How Facebook’s News Ban Is An Opportunity To Diversify Communications

How Facebook’s News Ban Is An Opportunity To Diversify Communications

In this guest post, Clarissa Harris (main photo), managing director at True Tribe argues that if anything good is to come out of this whole Facebook debacle it might be that publishers and agencies look at their comms as a whole…

Following Facebook’s bold move to ban news from Australian publishers on its platform, there’s been a lot of focus on the negative effects of the News Media Bargaining Code. For many publishers, particularly niche independent outlets, and some small businesses including charities and emergency services, Facebook traffic accounts for a good chunk of their audience, extending beyond regular readership. It’s rotten timing, irresponsible and quite frankly unfair.

I get it, it sucks. But I’m also a big believer that in every crisis there’s an opportunity. So, while we wait for the Australian government and Facebook to reach an agreement, let’s also look at this as an opportunity to diversify your communications. Don’t focus all your energy on one stream. Integrate your approach and build audiences in many places. If 2020 taught us anything – let’s keep proactive.

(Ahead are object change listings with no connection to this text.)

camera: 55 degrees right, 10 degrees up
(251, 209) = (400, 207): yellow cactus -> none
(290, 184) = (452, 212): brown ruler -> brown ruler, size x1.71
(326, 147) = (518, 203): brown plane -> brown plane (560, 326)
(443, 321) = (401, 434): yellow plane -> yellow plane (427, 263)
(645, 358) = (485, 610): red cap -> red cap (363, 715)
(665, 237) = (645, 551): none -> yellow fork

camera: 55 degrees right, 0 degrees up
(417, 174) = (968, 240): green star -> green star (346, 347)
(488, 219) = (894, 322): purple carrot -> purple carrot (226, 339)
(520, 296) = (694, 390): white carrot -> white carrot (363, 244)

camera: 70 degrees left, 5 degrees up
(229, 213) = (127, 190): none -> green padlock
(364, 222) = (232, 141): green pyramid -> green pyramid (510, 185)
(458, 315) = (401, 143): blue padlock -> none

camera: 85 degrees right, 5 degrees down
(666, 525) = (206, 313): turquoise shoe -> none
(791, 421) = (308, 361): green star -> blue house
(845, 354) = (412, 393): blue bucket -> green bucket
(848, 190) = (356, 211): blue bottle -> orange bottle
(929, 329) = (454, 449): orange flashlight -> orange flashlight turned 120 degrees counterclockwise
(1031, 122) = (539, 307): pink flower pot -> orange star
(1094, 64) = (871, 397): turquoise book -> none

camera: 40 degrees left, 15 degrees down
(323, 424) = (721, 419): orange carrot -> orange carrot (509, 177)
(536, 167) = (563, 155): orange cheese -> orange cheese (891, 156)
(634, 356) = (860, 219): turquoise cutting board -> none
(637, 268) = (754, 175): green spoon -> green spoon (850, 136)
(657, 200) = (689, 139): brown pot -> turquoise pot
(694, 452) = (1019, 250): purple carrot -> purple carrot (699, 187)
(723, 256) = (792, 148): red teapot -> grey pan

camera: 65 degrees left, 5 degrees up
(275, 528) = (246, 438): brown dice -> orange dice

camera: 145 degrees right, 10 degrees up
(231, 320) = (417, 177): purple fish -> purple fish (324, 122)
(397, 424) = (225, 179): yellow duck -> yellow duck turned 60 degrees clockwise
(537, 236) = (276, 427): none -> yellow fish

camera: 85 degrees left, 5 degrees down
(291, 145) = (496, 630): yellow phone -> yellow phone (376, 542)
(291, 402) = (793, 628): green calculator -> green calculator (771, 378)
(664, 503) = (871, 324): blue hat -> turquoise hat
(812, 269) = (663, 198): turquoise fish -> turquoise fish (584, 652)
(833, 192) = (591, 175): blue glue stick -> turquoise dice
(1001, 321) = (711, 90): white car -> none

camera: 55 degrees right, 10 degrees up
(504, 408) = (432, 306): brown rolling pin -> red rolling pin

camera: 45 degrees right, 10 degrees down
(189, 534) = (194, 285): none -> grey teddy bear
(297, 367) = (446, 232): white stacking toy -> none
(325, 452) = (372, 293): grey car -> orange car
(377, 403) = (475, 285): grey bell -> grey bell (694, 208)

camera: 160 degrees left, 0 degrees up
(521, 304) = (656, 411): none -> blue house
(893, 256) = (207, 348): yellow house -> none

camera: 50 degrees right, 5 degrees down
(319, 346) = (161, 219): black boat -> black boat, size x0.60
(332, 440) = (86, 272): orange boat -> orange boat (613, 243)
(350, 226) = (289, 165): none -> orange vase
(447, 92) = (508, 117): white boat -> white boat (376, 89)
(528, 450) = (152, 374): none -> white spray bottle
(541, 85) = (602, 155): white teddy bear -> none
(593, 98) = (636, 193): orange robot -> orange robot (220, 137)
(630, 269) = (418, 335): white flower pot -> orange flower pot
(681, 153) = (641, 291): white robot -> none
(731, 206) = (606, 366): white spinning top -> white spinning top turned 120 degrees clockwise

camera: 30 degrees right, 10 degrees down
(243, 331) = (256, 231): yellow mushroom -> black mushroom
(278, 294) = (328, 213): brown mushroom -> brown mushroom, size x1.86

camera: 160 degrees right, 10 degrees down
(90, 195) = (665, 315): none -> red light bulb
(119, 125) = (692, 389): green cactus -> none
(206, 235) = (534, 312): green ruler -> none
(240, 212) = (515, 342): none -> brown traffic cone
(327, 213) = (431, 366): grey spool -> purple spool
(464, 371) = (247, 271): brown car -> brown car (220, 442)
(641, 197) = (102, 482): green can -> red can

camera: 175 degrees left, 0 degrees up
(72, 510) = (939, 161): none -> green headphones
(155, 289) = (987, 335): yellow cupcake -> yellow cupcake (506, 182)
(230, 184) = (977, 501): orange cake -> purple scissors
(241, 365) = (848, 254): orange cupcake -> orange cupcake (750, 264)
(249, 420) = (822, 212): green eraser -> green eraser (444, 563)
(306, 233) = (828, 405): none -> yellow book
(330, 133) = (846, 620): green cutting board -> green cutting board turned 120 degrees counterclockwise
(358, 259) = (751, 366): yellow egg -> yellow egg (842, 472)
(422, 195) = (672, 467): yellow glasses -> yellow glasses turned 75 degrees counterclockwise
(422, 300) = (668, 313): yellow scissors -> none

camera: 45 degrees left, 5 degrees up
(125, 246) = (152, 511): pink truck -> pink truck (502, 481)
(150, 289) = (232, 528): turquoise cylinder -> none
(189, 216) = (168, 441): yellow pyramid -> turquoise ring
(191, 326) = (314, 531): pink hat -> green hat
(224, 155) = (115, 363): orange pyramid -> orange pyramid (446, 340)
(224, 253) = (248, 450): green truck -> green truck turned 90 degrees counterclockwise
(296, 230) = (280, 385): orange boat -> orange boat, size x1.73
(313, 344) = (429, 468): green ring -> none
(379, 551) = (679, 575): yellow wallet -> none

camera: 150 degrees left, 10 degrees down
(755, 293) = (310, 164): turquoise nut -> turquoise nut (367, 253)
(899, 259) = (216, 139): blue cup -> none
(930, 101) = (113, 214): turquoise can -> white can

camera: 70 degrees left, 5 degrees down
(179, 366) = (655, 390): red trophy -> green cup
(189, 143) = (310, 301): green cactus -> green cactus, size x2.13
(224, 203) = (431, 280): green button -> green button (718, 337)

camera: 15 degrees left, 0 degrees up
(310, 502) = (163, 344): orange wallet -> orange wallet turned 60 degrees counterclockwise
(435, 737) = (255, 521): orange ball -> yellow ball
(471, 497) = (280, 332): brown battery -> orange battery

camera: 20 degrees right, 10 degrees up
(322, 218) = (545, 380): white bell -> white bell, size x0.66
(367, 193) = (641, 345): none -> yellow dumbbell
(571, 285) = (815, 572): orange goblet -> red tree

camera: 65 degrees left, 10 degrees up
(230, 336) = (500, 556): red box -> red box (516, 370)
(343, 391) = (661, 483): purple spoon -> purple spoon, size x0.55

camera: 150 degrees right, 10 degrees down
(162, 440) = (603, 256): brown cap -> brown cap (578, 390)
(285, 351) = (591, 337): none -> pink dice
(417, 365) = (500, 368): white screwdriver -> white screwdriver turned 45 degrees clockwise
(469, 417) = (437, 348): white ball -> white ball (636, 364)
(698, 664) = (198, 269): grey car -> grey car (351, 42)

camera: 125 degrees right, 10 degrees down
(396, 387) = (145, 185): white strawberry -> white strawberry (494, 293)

If you’re a publisher or small business that previously used Facebook as a vital channel to disseminate your news, then I encourage you, if you haven’t already, to relook your communications and open yourself up to new opportunities. Here are four quick ways to help diversify your communications.

Grow your email list

As all digital marketers know, email is gold. It’s free, direct access to your audience. No need for funnels, sponsorship, ads, nada. If you haven’t already, set yourself up on an eDM platform (Mailchimp or Campaign Monitor are great for beginners) install a lead magnet to encourage users to sign-up to your newsletter, and disseminate important information in one neat and tidy daily email.

Educate your readers

Roughly 39% of Australians use Facebook to get news, according to a 2020 report by the News and Media Research Centre at the University of Canberra in Australia. While Facebook claims that news makes up less than 4% of the content people see in their News Feed, there will be quite a few missing it from their feeds. So get vocal, install a clear pop-up on your website outlining exactly how you are affected and how readers can reach you.

Go where your audience is

If Facebook has been your ride or die, it’s time to show some TLC to some of the other up-and-comers making it to the scene. Professional-networking apps like LinkedIn and Clubhouse are booming among newshunters for a reason. People want authentic, important journalism straight from the source. While still in their infancy when compared to social media giant Facebook, audiences are highly engaged and organic engagement is plentiful.

Expand your reach with the help of your team

Encourage your journalists or freelancers to relay their take by setting up their own independent platforms like podcasts, social media profiles and websites. This does two things. Gives a more personalised view on

topics but on the flip also reminds us that behind every piece there is a human. It provides a second channel for audiences outside of your subscription base to reach your article online.

As consumers, we can also use this opportunity to revisit how we get our information. Here are some ways you can support diversity in Australian media landscape and journalism that matters.

• If you haven’t already subscribe to an ongoing membership • Sign up to the outlet’s e-newsletter
• Add the outlet’s link to your bookmarks
• Get syndicated news on your smartphone
• Follow outlets and journalists on other social media channels
• Share important articles in your network via Messenger and WhatsApp
• Keep the conversation going. Use your voice to call on the government to take action.